• How to complete this task
In the engine-building advice below, what valve lift is said to result from using 1.6 rockers?

Add ARP main cap studs, but this may mean the block will have to be align honed in using them. Much stronger however.

You can use the iron #62 heads if you want, but keep compression around 9.0 ish for pump gas. Aluminum heads can go a point higher or so.

A.) You will have to order custom dished Ross pistons to drop compression with the #62 heads. But, you don't want to order anything until you have rebuilt the iron heads (if you use them) so you can get an actual cc number for the combustion chamber. This is needed to get the correct dish cc's to get you where you want on compression.
B.) If you use the 1.6 rockers, several things may need changing. First, stock Pontiac heads flow good to about .470" lift and then fall off. Aluminum heads will flow more right out of the box.
C.) Using 1.6 rockers will give you a valve lift of about .534". May not do a thing for you unless you do some porting/bowl work - but you can always try them. 
* The springs you currently have may not work - not enough open pressure at maximum lift or not enough pressure could cause a valve to bounce on the seat.
* Next, you could experience valve spring bind. So everything needs to be carefully checked for clearances.
* You may need to use the RAIV valves which are longer than the stock valves so you can use a taller spring that will not bind at higher lifts.

[Data drawn from a collection]
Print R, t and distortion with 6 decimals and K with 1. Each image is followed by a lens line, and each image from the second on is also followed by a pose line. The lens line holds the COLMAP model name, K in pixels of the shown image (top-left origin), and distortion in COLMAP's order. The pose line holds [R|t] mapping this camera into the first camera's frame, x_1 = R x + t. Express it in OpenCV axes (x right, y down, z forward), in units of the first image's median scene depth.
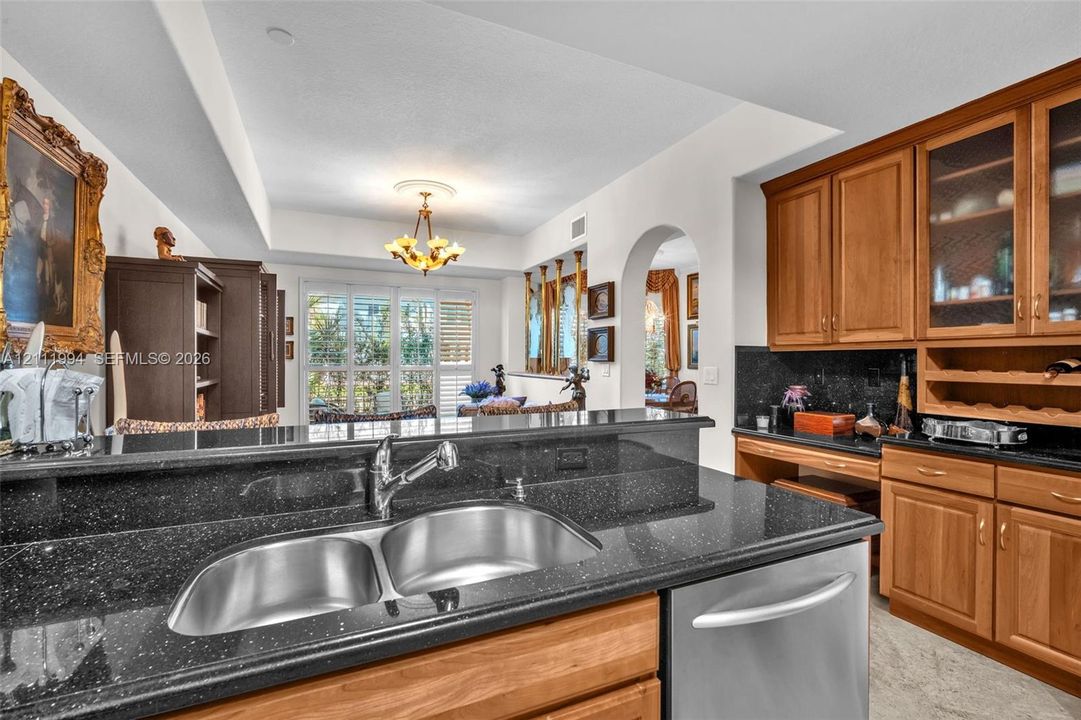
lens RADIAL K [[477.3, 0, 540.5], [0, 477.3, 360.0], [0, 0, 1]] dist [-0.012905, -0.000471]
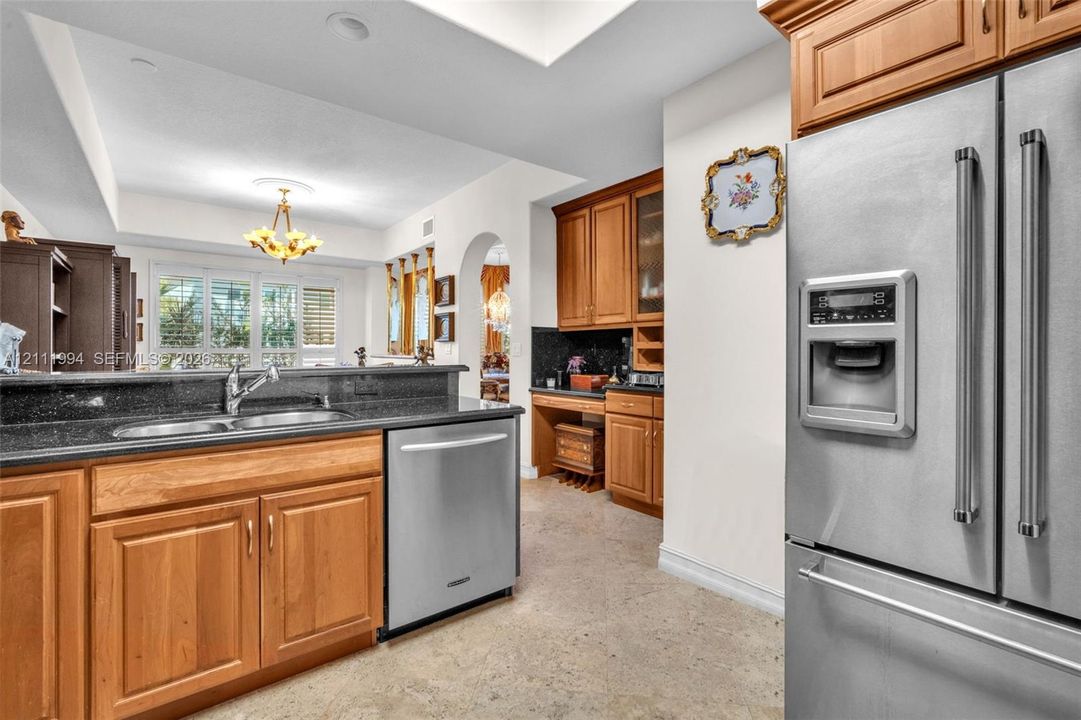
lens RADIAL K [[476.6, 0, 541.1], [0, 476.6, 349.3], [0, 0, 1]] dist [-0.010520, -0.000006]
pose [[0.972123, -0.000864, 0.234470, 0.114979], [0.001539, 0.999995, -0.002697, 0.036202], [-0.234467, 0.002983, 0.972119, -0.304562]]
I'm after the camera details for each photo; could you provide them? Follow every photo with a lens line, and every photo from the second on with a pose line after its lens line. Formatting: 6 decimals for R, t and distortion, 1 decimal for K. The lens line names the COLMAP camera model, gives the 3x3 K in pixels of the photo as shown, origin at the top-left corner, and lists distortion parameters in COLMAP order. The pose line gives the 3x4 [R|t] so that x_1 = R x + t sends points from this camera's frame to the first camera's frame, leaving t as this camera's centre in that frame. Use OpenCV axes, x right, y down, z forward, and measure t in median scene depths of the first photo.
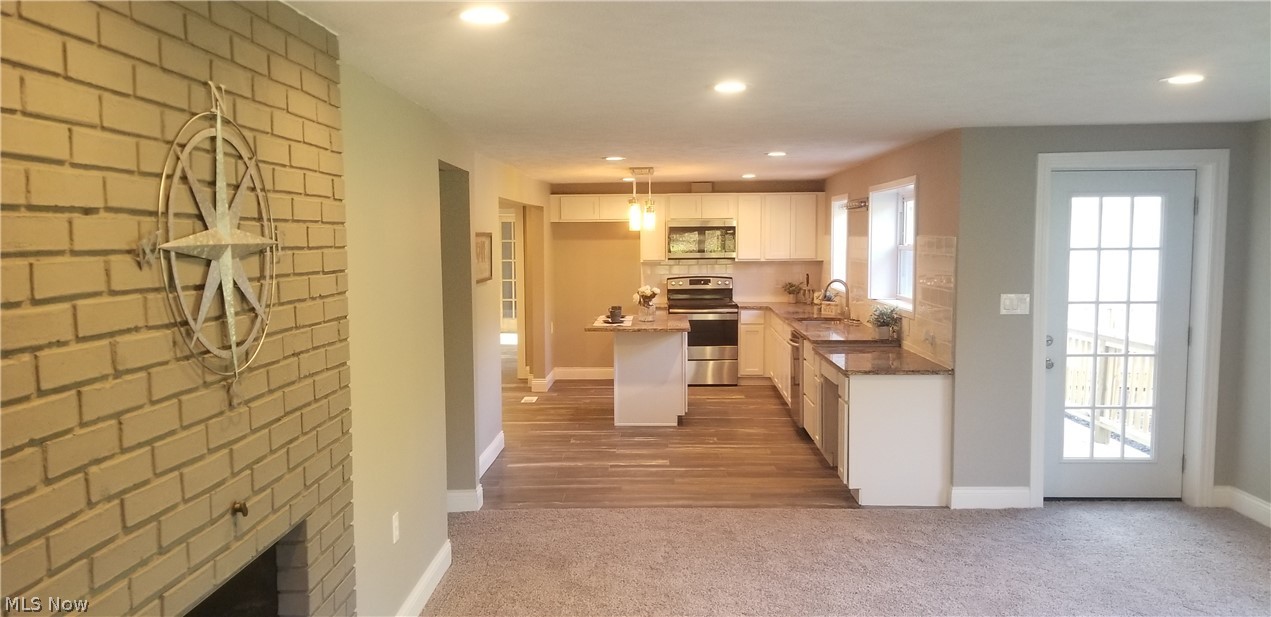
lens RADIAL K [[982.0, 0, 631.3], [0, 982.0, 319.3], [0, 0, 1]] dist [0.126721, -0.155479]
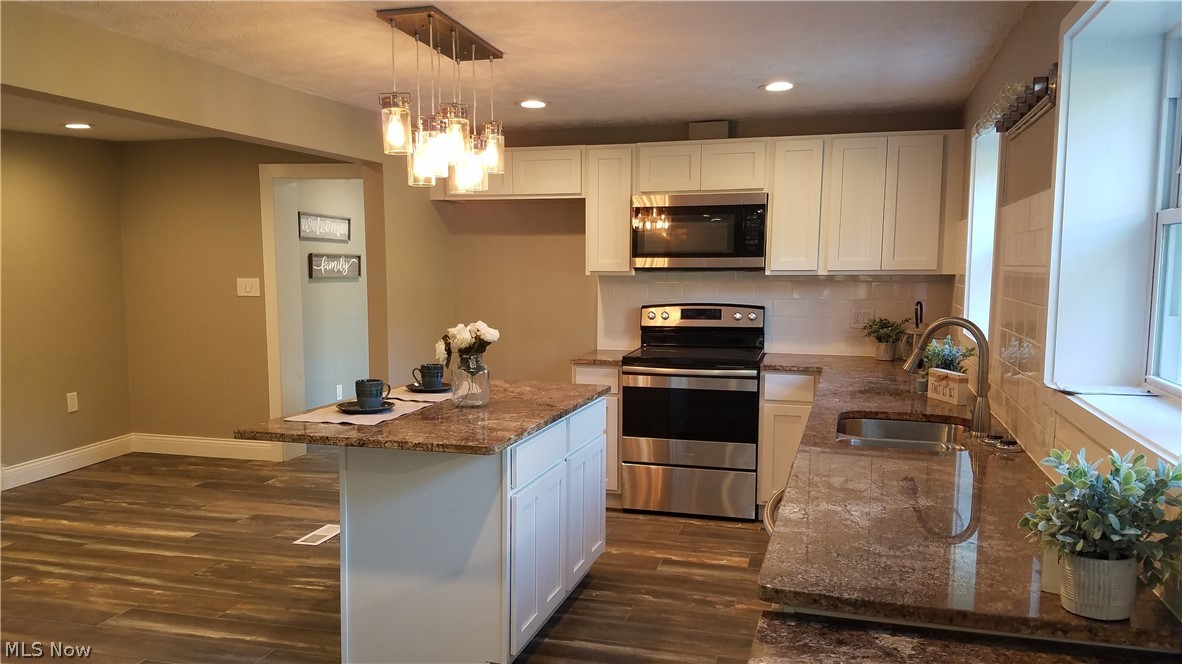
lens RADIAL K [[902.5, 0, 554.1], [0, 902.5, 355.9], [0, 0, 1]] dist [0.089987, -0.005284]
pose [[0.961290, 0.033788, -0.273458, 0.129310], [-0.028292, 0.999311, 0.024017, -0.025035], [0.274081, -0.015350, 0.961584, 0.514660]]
==
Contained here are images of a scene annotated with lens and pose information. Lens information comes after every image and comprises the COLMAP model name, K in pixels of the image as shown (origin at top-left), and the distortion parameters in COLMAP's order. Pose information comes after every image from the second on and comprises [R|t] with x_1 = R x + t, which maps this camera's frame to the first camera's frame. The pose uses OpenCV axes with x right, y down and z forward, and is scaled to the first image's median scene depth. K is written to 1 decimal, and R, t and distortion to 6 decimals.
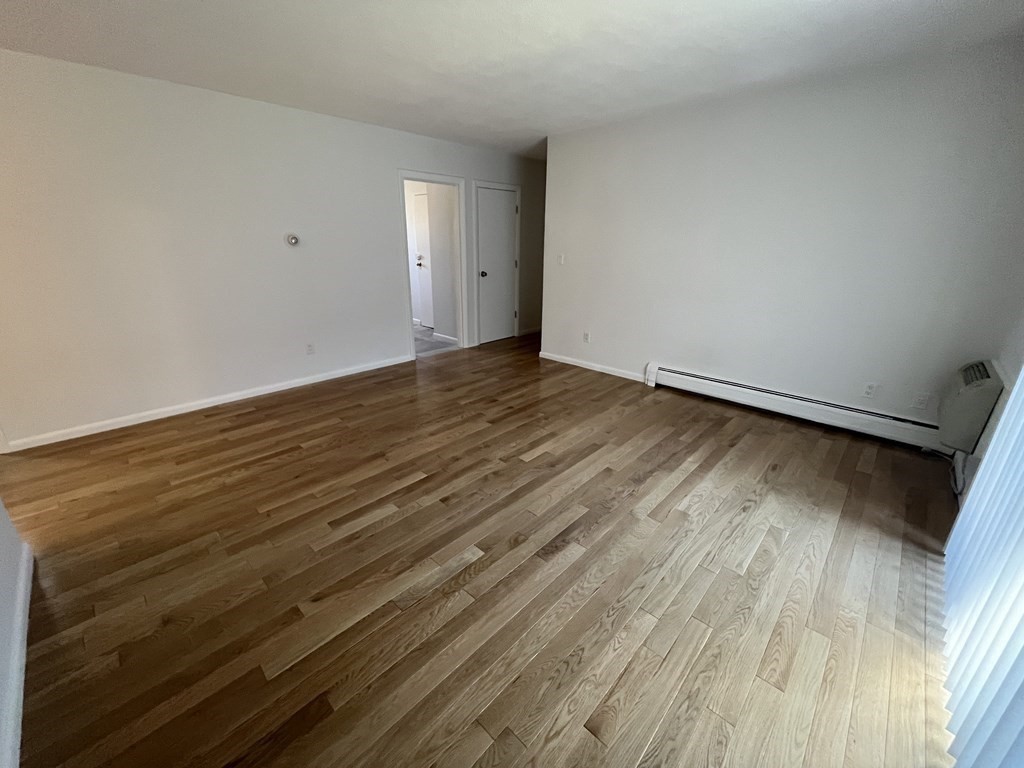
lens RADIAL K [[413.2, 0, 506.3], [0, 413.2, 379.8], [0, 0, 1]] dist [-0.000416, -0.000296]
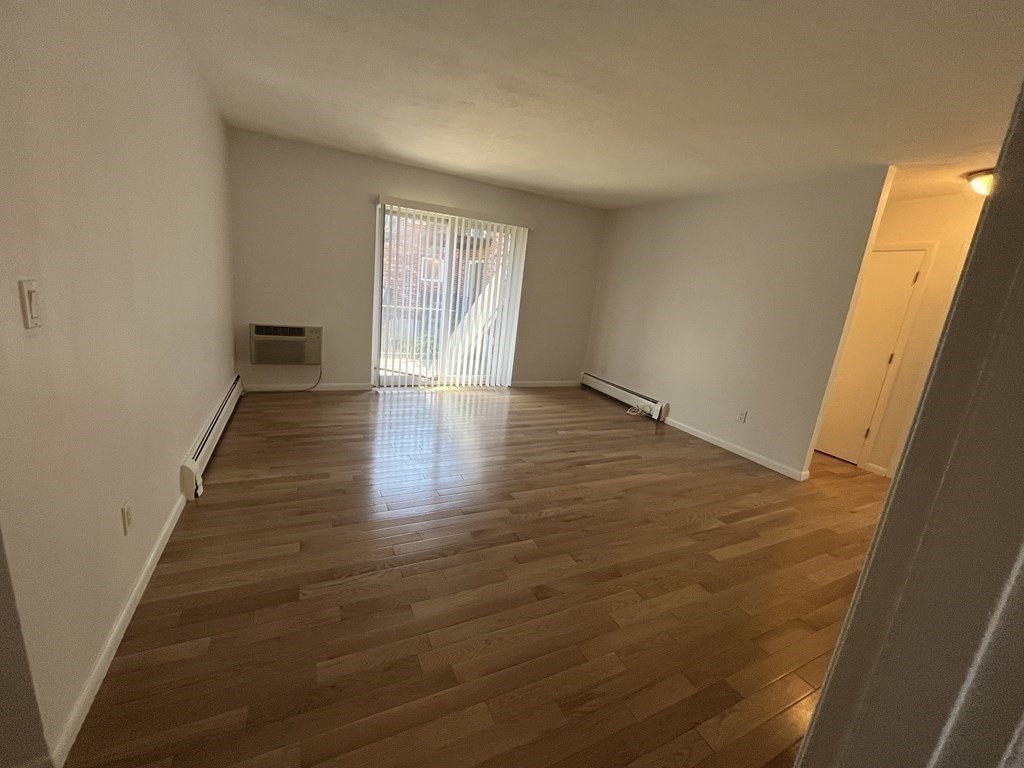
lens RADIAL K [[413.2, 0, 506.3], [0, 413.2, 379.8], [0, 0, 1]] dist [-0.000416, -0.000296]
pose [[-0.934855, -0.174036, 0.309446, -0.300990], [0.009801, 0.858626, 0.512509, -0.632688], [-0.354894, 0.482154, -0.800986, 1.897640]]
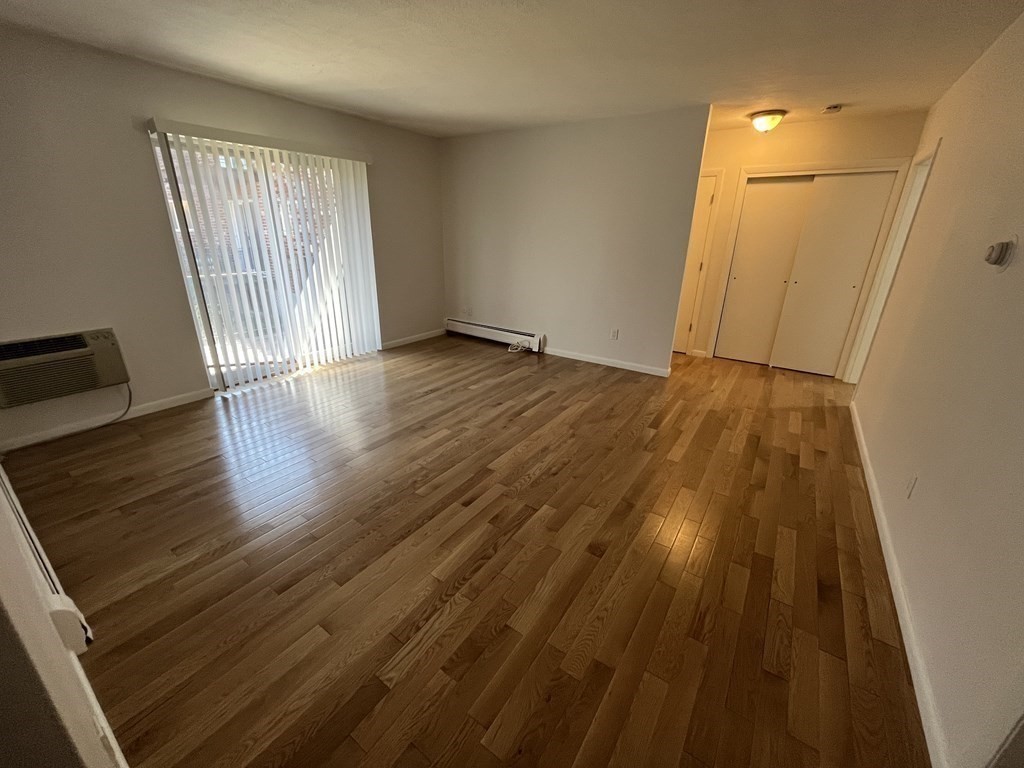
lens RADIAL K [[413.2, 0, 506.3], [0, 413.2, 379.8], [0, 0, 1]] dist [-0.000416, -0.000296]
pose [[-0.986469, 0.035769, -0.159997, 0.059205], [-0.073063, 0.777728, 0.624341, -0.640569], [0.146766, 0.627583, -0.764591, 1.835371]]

• Answer to the problem
About .534".